→ Extract:
The issue of the future that has been causing a creative and imagination blockage for the global human community for a number of years is in the field of contemporary dance currently not so much related with dance or choreographic forms that would appropriately represent the present or the future time. It seems that the pertinent question of the future is what dance can actually do, how it is able to handle the bodies when they are, due to the historical moment we live in, marked by a fundamental lack of their temporalities? It seems that in the global future, one of the elemental questions of contemporary dance, of its numb and profane or ultimately athletic and lithely bodies is, how to assure their access to the real present as they constantly take out sweeping and non-redeemable (bodily and other) loans. They are moved by the fuel of an uncertain and exhausted future. How can we have access to what is always available to the bodies, to what actually always composes them, if the temporality of their activity is an endless planning, an endless anticipation of the future? How can we assure a piece of the human body, a piece of the present, a piece of human connection: a piece of (un)stable materiality to our existing, dynamic, raging and wild affects which imply our existence with their bestiality that gained independence? Perhaps the real dilemma of our future might be hidden in the fact that our weightless and disembodied present is actually the most inaccessible, non-transparent and blurred of all? The present is turned into traces, hidden messages or an archive of future experiences. How can we compose a solid self-narration if we are nothing else but a correspondence with our future selves, a body, deferred into the future for an indefinite period?

→ Written instruction A:
Convert the listing below into a JSON list of strings, one string per line with blank lines left out. Begin at the first line of the listing and go on through the line containing "scientific name: Ochlodes agricola".

→ Material provided:
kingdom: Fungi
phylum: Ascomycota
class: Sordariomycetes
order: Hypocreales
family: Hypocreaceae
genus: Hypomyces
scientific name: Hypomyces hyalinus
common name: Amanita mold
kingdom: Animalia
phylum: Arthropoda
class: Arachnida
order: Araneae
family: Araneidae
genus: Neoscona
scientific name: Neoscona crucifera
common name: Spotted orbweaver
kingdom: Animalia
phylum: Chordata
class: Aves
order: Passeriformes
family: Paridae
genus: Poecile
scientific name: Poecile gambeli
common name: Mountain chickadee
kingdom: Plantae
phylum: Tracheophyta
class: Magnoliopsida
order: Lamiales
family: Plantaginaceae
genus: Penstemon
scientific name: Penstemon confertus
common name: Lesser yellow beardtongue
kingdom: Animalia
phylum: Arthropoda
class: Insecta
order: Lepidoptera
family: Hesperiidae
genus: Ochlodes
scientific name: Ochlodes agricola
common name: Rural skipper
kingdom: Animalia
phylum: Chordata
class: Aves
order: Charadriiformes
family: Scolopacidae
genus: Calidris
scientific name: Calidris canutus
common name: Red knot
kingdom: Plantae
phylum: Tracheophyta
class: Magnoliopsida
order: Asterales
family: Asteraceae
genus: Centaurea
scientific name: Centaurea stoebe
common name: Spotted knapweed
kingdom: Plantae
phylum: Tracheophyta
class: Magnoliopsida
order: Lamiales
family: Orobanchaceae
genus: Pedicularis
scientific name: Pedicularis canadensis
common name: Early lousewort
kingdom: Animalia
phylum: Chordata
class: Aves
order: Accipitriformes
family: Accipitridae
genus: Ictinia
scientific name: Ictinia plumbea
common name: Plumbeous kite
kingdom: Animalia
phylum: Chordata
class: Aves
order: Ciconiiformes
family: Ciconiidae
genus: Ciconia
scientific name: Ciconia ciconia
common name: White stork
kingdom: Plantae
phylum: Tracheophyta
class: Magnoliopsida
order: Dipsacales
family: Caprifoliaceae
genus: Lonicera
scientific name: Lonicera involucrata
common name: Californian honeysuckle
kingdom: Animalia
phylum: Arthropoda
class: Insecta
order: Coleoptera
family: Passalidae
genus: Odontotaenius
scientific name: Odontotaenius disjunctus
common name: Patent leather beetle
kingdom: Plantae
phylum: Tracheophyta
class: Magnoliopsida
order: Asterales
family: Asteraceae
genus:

→ Written instruction B:
Based on the essay on contemporary dance, decide whether each statement agrees with it. Answer yes or no and quote the deciding words: (i) The present is turned into traces, hidden messages or an archive of future experiences. (ii) The bodies are moved by the fuel of a certain and abundant future. (iii) The pertinent question of the future is what dance can actually do.

→ Final result A:
[
  "kingdom: Fungi",
  "phylum: Ascomycota",
  "class: Sordariomycetes",
  "order: Hypocreales",
  "family: Hypocreaceae",
  "genus: Hypomyces",
  "scientific name: Hypomyces hyalinus",
  "common name: Amanita mold",
  "kingdom: Animalia",
  "phylum: Arthropoda",
  "class: Arachnida",
  "order: Araneae",
  "family: Araneidae",
  "genus: Neoscona",
  "scientific name: Neoscona crucifera",
  "common name: Spotted orbweaver",
  "kingdom: Animalia",
  "phylum: Chordata",
  "class: Aves",
  "order: Passeriformes",
  "family: Paridae",
  "genus: Poecile",
  "scientific name: Poecile gambeli",
  "common name: Mountain chickadee",
  "kingdom: Plantae",
  "phylum: Tracheophyta",
  "class: Magnoliopsida",
  "order: Lamiales",
  "family: Plantaginaceae",
  "genus: Penstemon",
  "scientific name: Penstemon confertus",
  "common name: Lesser yellow beardtongue",
  "kingdom: Animalia",
  "phylum: Arthropoda",
  "class: Insecta",
  "order: Lepidoptera",
  "family: Hesperiidae",
  "genus: Ochlodes",
  "scientific name: Ochlodes agricola"
]

→ Final result B:
(i) Yes: "The present is turned into traces, hidden messages or an archive of future experiences."
(ii) No: "They are moved by the fuel of an uncertain and exhausted future."
(iii) Yes: "It seems that the pertinent question of the future is what dance can actually do"